Détails carte mère MSI P35 Platinum
Aux fonctionnalités gérées par le P35, MSI ajoute une puce VIA VT6308 pour le FireWire, un seul contrôleur Realtek RTL8111B pour le réseau, tout de même en Gigabit Ethernet, ainsi qu'une puce Marvell 88SE6111. Cette dernière gère l'unique port IDE ainsi que le cinquième connecteur Serial-ATA de la P35 Platinum. On se demande encore pourquoi MSI a retenu ce contrôleur alors que celui de JMicron aurait permis de gérer un port Serial-ATA supplémentaire tout en étant beaucoup moins long à s'initialiser. À chaque démarrage du système, il faut en effet patienter quelques secondes durant l'initialisation de la puce Marvell. On termine notre tour du propriétaire par la partie audio qui est ici gérée par une classique puce Realtek ALC888. Côté connectique extérieure, MSI nous propose deux ports PS/2, six ports USB 2.0, un connecteur FireWire, deux ports eSATA (gérés par l'ICH9R), un connecteur
RJ45 et une sortie optique. À cela s'ajoute une rampe on ne peut plus classique de six connecteurs audio au format mini-jack et on notera l'absence de sortie coaxiale. Côté bundle, MSI se montre peu généreux et l'on retrouve, outre les manuels et le disque de
pilotes, un IO Shield, une nappe IDE, une nappe pour le lecteur de disquettes, quatre câbles Serial-ATA, deux adaptateurs électriques Molex vers SATA ainsi qu'une équerre avec un connecteur FireWire.

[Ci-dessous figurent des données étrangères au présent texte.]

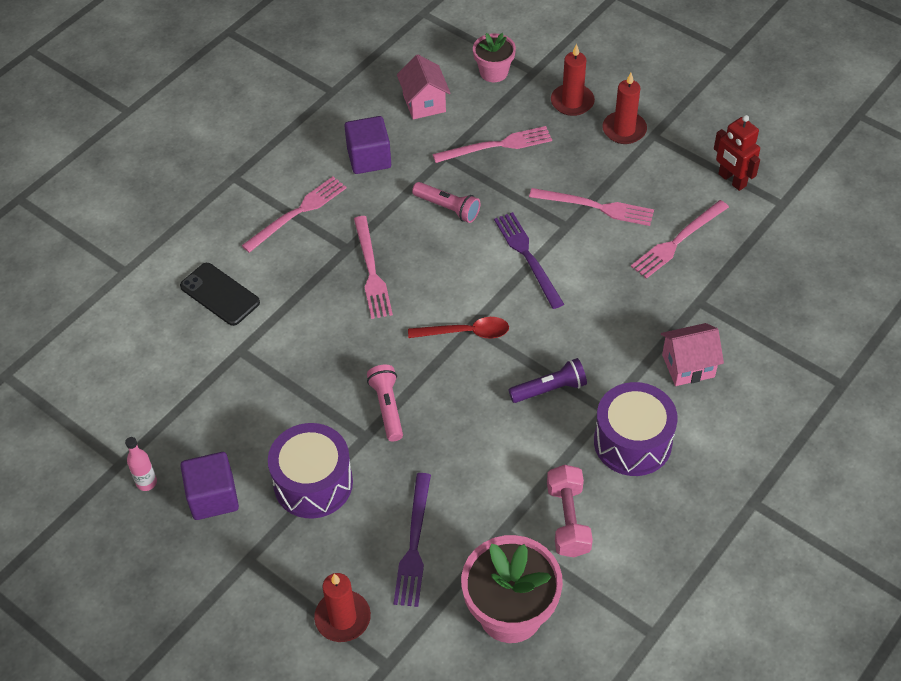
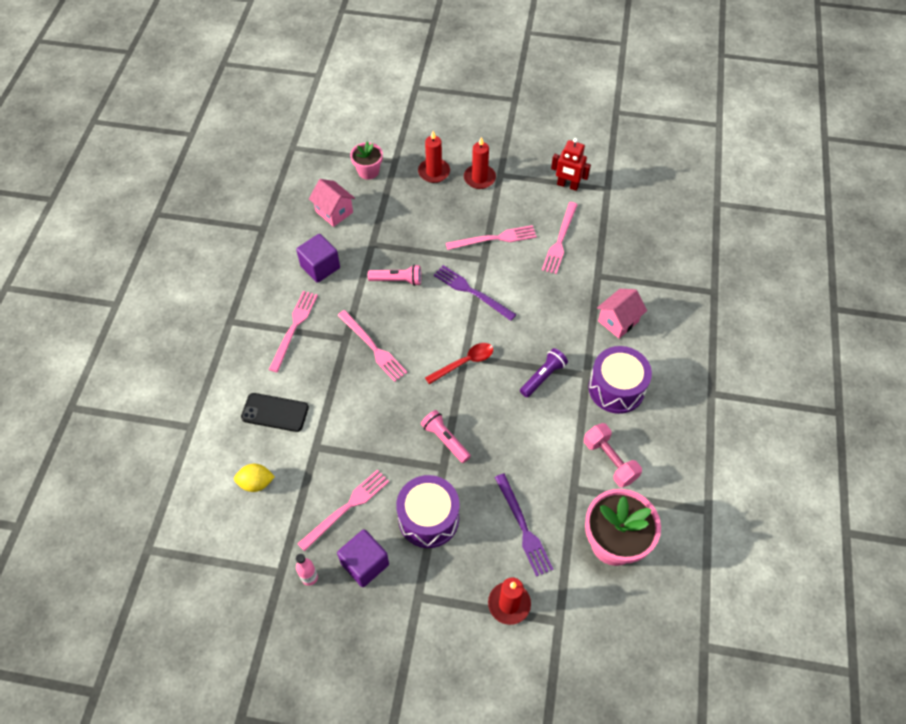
camera: 30 degrees left, 5 degrees up
(154, 359) = (256, 483): none -> yellow lemon
(497, 145) = (403, 222): pink fork -> pink fork (346, 508)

En matière de BIOS, MSI nous propose un microprogramme AMI offrant des réglages somme toute assez complets. Aux options conventionnelles de gestion du système (surveillance des températures, contrôle des températures, configuration IDE, configuration Serial-ATA, configuration audio, etc.) s'ajoutent les fonctions avancées. Tous les réglages de performances et de fréquence se retrouvent dans l'onglet Cell du BIOS, et i est possible de modifier les temps de latence de la mémoire ainsi que le coefficient multiplicateur du processeur ou encore le ratio de la mémoire. On dénombre six ratios disponibles ce qui permet d'atteindre au mieux le mode DDR2 1333 en FSB1333. Côté tension d'alimentation, celle du processeur peut grimper à 2,0875 volts alors que la tension mémoire peut atteindre les 3,3 V. Ce réglage étant pour le moins inhabituel pour de la DDR2 nous ne saurions trop vous conseiller de ne pas l'utiliser si vous tenez un tant soit peu à vos barrettes. Naturellement, la fréquence du bus système peut être ajustée par pas de 1 MHz en saisissant simplement la valeur souhaitée (maximum 1000 MHz, de quoi voir venir) et MSI propose une fonction de sauvegarde des profils de réglages ainsi qu'une fonction d'overclocking automatique. La fréquence du bus PCI-Express est elle aussi réglable. Signalons qu'étrangement, le BIOS désactive par défaut le contrôleur FireWire embarqué alors qu'il ne sait pas lire convenablement le SPD de nos barrettes Corsair ou OCZ ; les CAS 4 ou 5 se transformant en CAS 6.